PABLO NERUDA, in "Vinte Poemas de Amor e Uma Canção Desesperada"

"A explosão lança para o Espaço todos os elementos que a estrela tem vindo a produzir durante a sua vida, retendo apenas o pequeno centro a arder debilmente."

ROBERT JASTROW, in "A Arquitectura do Universo"

"Importa ter presente a realidade da indústria tradicional. É justamente por se tratar de uma realidade onde os abusos e prepotências há muito estão em vigor, onde no dia-a-dia da vida laboral não é a lei, mas porventura a ausência dela, que não é a rigidez, mas o excesso de flexibilidade, que prevalecem."
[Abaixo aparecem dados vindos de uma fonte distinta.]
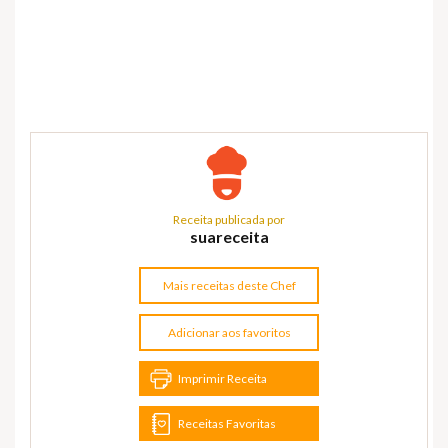
Receita publicada por
suareceita
Mais receitas deste Chef
Adicionar aos favoritos
Imprimir Receita
Receitas Favoritas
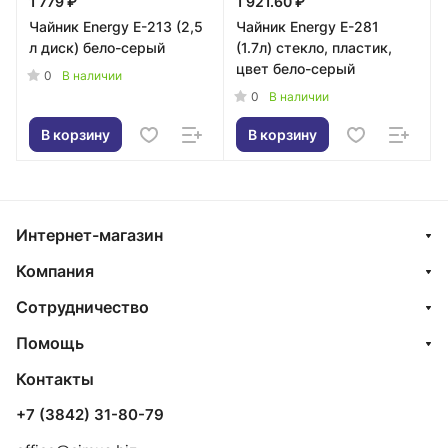
1 779 ₽
1 921.60 ₽
Чайник Energy E-213 (2,5
Чайник Energy E-281
л диск) бело-серый
(1.7л) стекло, пластик,
цвет бело-серый
0
В наличии
0
В наличии
В корзину
В корзину
Интернет-магазин
Компания
Сотрудничество
Помощь
Контакты
+7 (3842) 31-80-79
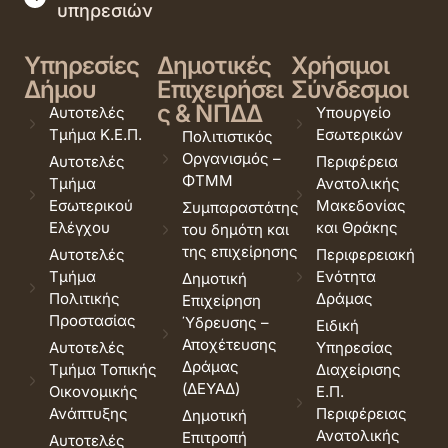
υπηρεσιών
Υπηρεσίες
Δημοτικές
Χρήσιμοι
Δήμου
Επιχειρήσει
Σύνδεσμοι
ς & ΝΠΔΔ
Αυτοτελές
Υπουργείο
Τμήμα Κ.Ε.Π.
Εσωτερικών
Πολιτιστικός
Οργανισμός –
Αυτοτελές
Περιφέρεια
ΦΤΜΜ
Τμήμα
Ανατολικής
Εσωτερικού
Μακεδονίας
Συμπαραστάτης
Ελέγχου
και Θράκης
του δημότη και
της επιχείρησης
Αυτοτελές
Περιφερειακή
Τμήμα
Ενότητα
Δημοτική
Πολιτικής
Δράμας
Επιχείρηση
Προστασίας
Ύδρευσης –
Ειδική
Αποχέτευσης
Αυτοτελές
Υπηρεσίας
Δράμας
Τμήμα Τοπικής
Διαχείρισης
(ΔΕΥΑΔ)
Οικονομικής
Ε.Π.
Ανάπτυξης
Περιφέρειας
Δημοτική
Ανατολικής
Επιτροπή
Αυτοτελές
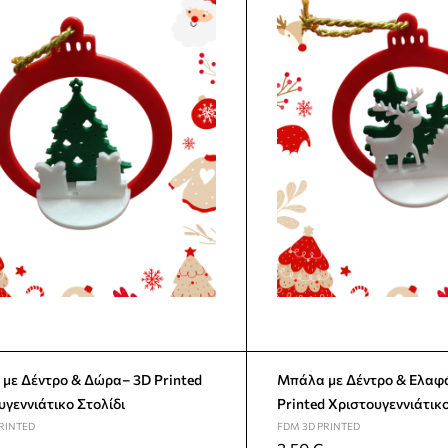
με Δέντρο & Δώρα– 3D Printed
Μπάλα με Δέντρο & Ελαφά
υγεννιάτικο Στολίδι
Printed Χριστουγεννιάτικο
RINTED
FDM 3D PRINTED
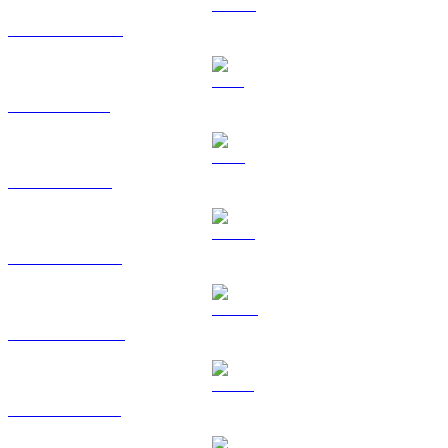
USDC vers TWD
XRP vers TWD
TRX vers TWD
HYPE vers TWD
DOGE vers TWD
USDS vers TWD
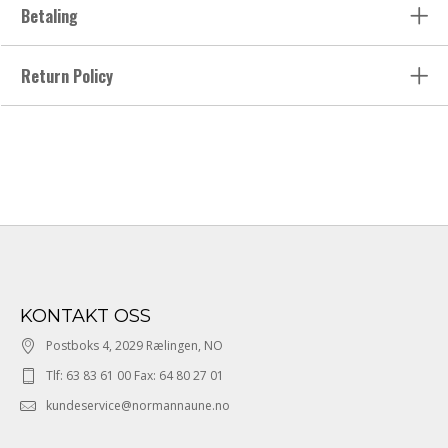
Betaling
Return Policy
KONTAKT OSS
Postboks 4, 2029 Rælingen, NO
Tlf: 63 83 61 00 Fax: 64 80 27 01
kundeservice@normannaune.no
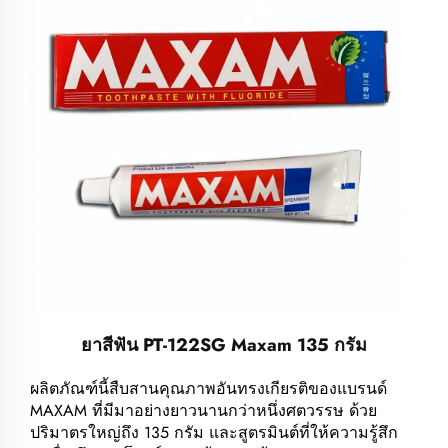
ยาสีฟัน PT-122SG Maxam 135 กรัม
ผลิตภัณฑ์นี้สืบสานคุณภาพอันทรงเกียรติของแบรนด์
MAXAM ที่มีมาอย่างยาวนานกว่าหนึ่งศตวรรษ ด้วย
ปริมาตรใหญ่ถึง 135 กรัม และสูตรมินต์ที่ให้ความรู้สึก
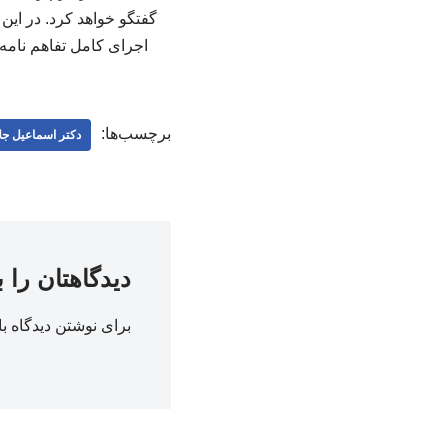
گفتگو خواهد کرد. در این
اجرای کامل تفاهم نامه ه
برچسب‌ها:
دکتر اسماعیل جلا
دیدگاهتان را 
برای نوشتن دیدگاه با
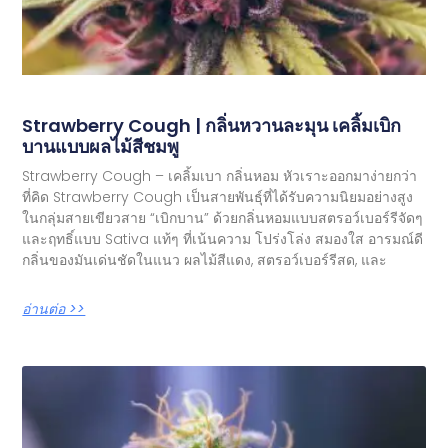
Strawberry Cough | กลิ่นหวานละมุน เคลิ้มเบิก
บานแบบผลไม้สีชมพู
Strawberry Cough – เคลิ้มเบา กลิ่นหอม หัวเราะออกมาง่ายกว่า
ที่คิด Strawberry Cough เป็นสายพันธุ์ที่ได้รับความนิยมอย่างสูง
ในกลุ่มสายเขียวสาย “เบิกบาน” ด้วยกลิ่นหอมแบบสตรอว์เบอร์รีจัดๆ
และฤทธิ์แบบ Sativa แท้ๆ ที่เน้นความ โปร่งโล่ง สมองใส อารมณ์ดี
กลิ่นของมันเด่นชัดในแนว ผลไม้สีแดง, สตรอว์เบอร์รีสด, และ
อ่านต่อ >>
ELÍSIO ESTANQUE, in "Manifesto", Dezembro de 2003

Porto, 16 de Março de 2004

09 dezembro, 2006

POEMAS


Pensava que aqui vinha
espreitar o mar.
Descobri que venho apenas
para falar contigo,
para te olhar,
sentir e abraçar.
O mar e o céu unem-se
não em azul infinito
mas em cor de prata cinzenta.
Tu és uma dança de gaivota
uma brisa de vento em liberdade
és um aceno de fantasia
que me cativa o olhar.

06 de Novembro de 2006

04 dezembro, 2006

REFLEXÕES


A vida é feita de pequenas nadas, escreveu o poeta. Nadas que podem ser tudo e pequenas coisas que podem ser as mais significativas.
Na verdade, perseguimos sempre algo como forma de termos um objectivo, de alcançar um pouco mais além, na tentativa de nos superarmos. E tanto nos concentramos que por vezes nos distraímos e deixamos passar os grandes momentos, sempre feitos de pequenos nadas.
Quantas vezes nos esquecemos de viver o agora, concentrados que estamos no futuro e quiçá um dia descobrimos que estamos sós e não chegamos a viver com intensidade as coisas mais bonitas que por nós passaram.